The celebration included a fashion show where women showed off their traditional clothing, or ao dai. An ao dai is a traditional two-piece outfit made of a long shirt, reaching almost to the floor, over long pants. The shirt has two slits on either side that come up to the top of the pants. Some were covered in sequins and feathers showing many colors.
Because this is the year of the dragon, there was also a dragon dance that symbolizes good luck and success in the coming year, according to Lucia Nguyen, one of the organizers.
Toward the front of the room was a makeshift blooming cây mai tree, which is plentiful in Vietnam and blooms during the lunar new year. Because there are no cây mai trees in Augusta, one of the organizers cut down a tree and decorated it with little yellow flowers to make it look very similar to the real thing, Nguyen said. Hanging from the tree were red and gold ornaments with traditional new year’s wishes for prosperity, health and happiness, as well as fireworks, which were set off later in the night.
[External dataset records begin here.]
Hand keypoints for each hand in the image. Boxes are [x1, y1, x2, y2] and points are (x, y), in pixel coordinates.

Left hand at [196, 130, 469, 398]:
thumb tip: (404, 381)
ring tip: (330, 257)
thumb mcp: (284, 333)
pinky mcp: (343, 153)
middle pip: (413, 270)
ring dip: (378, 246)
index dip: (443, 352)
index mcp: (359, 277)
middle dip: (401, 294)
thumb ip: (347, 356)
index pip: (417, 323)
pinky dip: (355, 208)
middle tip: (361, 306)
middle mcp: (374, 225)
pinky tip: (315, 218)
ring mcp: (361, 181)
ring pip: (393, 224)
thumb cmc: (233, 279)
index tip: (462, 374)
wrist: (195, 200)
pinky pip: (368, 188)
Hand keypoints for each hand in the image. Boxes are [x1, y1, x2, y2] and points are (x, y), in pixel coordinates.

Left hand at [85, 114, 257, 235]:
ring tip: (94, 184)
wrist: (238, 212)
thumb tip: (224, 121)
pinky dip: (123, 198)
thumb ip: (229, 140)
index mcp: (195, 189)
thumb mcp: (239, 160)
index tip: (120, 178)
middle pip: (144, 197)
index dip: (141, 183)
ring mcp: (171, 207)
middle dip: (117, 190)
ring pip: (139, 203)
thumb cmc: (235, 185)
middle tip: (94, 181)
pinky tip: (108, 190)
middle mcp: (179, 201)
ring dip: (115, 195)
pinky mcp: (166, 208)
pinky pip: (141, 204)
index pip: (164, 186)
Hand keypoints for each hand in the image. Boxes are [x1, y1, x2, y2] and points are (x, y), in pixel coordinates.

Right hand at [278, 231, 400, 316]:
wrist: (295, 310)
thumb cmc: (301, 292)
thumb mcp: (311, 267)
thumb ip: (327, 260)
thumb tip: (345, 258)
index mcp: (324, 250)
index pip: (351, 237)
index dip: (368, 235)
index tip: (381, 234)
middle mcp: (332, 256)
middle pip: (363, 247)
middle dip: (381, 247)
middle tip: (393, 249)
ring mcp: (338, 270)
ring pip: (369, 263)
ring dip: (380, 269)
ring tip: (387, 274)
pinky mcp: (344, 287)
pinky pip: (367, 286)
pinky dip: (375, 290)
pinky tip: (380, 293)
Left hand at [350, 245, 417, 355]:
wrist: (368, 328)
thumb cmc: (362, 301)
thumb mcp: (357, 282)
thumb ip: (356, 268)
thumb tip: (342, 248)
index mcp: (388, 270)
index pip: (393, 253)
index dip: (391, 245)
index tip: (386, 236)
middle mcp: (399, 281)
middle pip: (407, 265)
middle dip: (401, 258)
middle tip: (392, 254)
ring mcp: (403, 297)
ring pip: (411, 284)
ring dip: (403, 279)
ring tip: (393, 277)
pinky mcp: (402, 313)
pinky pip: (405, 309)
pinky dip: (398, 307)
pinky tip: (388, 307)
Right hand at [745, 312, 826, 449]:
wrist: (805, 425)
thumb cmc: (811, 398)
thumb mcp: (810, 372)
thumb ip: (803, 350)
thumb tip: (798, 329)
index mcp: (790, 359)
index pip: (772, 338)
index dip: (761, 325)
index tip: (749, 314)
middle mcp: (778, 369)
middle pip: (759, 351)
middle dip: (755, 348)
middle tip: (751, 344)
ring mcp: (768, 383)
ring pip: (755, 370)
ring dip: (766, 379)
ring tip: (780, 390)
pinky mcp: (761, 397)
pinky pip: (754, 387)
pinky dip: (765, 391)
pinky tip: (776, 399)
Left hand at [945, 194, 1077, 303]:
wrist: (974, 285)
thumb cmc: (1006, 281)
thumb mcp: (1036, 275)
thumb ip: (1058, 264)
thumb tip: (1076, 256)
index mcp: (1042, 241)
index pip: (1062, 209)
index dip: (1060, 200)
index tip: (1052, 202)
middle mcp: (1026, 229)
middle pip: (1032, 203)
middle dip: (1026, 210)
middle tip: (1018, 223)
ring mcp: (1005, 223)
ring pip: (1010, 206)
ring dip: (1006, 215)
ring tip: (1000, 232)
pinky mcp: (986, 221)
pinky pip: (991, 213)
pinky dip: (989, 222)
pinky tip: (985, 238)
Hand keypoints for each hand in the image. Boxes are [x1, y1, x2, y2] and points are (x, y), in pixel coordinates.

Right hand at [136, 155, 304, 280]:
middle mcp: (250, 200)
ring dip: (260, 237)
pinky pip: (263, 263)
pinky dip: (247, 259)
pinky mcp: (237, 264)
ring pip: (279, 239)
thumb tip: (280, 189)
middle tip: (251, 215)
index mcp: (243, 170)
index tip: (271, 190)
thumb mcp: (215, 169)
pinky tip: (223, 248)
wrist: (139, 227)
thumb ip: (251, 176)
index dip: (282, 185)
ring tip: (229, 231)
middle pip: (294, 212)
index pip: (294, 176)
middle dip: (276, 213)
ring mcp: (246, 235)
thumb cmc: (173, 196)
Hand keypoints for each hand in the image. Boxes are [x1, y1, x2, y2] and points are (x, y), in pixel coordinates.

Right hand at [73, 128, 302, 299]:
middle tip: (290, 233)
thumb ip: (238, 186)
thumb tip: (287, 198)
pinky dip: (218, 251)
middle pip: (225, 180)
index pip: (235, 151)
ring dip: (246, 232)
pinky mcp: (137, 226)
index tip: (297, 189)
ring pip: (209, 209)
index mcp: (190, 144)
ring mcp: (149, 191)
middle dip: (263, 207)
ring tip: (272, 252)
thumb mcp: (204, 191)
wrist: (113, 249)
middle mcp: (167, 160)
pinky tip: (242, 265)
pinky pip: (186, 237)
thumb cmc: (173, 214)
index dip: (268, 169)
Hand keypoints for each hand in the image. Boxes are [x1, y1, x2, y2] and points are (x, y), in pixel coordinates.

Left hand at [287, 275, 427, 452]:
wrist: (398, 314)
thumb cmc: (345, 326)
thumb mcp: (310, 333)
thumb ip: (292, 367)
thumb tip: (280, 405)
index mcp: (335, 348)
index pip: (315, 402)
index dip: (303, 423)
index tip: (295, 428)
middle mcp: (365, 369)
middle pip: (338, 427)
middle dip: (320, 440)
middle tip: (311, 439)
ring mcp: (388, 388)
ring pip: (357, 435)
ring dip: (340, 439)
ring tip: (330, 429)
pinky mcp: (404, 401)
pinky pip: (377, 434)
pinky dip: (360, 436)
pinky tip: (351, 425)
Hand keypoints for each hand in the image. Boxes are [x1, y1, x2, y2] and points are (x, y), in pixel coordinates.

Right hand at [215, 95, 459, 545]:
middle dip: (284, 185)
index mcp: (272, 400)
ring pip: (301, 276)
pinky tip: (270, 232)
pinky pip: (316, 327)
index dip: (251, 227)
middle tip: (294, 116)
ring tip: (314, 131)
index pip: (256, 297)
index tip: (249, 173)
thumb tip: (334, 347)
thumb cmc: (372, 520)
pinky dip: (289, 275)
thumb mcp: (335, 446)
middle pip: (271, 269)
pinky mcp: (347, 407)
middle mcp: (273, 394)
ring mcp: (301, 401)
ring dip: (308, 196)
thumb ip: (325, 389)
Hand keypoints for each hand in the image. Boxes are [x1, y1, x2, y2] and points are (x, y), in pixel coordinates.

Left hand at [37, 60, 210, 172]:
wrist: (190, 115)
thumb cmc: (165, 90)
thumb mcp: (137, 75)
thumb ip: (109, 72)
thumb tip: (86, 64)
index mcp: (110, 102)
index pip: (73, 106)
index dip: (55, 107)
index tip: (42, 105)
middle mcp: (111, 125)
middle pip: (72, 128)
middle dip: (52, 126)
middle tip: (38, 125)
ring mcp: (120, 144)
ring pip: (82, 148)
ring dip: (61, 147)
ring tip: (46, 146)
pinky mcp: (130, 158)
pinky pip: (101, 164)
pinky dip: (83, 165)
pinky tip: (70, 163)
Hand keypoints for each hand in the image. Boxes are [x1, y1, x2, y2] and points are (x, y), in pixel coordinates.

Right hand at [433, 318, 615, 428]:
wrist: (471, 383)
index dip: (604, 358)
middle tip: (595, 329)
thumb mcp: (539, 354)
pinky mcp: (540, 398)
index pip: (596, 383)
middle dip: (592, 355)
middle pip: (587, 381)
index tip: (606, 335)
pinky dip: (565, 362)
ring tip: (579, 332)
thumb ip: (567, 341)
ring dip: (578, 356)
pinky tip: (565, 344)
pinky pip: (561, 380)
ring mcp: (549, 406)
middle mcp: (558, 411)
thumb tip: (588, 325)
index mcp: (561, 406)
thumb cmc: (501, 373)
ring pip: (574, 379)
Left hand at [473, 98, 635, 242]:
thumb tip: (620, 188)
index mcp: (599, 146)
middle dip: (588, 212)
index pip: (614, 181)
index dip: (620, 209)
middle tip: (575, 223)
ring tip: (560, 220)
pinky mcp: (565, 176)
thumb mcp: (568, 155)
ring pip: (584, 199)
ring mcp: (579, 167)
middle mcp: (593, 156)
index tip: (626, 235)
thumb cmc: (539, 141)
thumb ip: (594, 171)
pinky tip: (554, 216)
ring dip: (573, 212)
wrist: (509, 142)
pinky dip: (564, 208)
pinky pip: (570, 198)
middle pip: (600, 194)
Also at the front of the room was a table for worshiping ancestors, Nguyen said. The table held a traditional bowl of fruit, some sweet rice cakes, candles and a group of yellow flowers from the cây mai tree. As guests arrived, they stopped at the table to thank their ancestors for creating them and left burning incense in a bowl on the table.
In Vietnam, children look forward to this holiday because there are not any presents on Christmas. Instead, they are given red envelopes of money from their adult relatives for the new year.
Renee Briscoe-Harris attended with her husband and two children, ages 1 and 5. This was their first Vietnamese New Year celebration.
“I’m very excited,” she said as her 1-year-old slept in her lap before the entertainment began. “I don’t think she’ll sleep through the fireworks.”
Karaoke was also performed, and children danced and sang to folk songs as people ate traditional foods like Bánh bôt loc, Bánh da lon, and Bún Thit Nuong.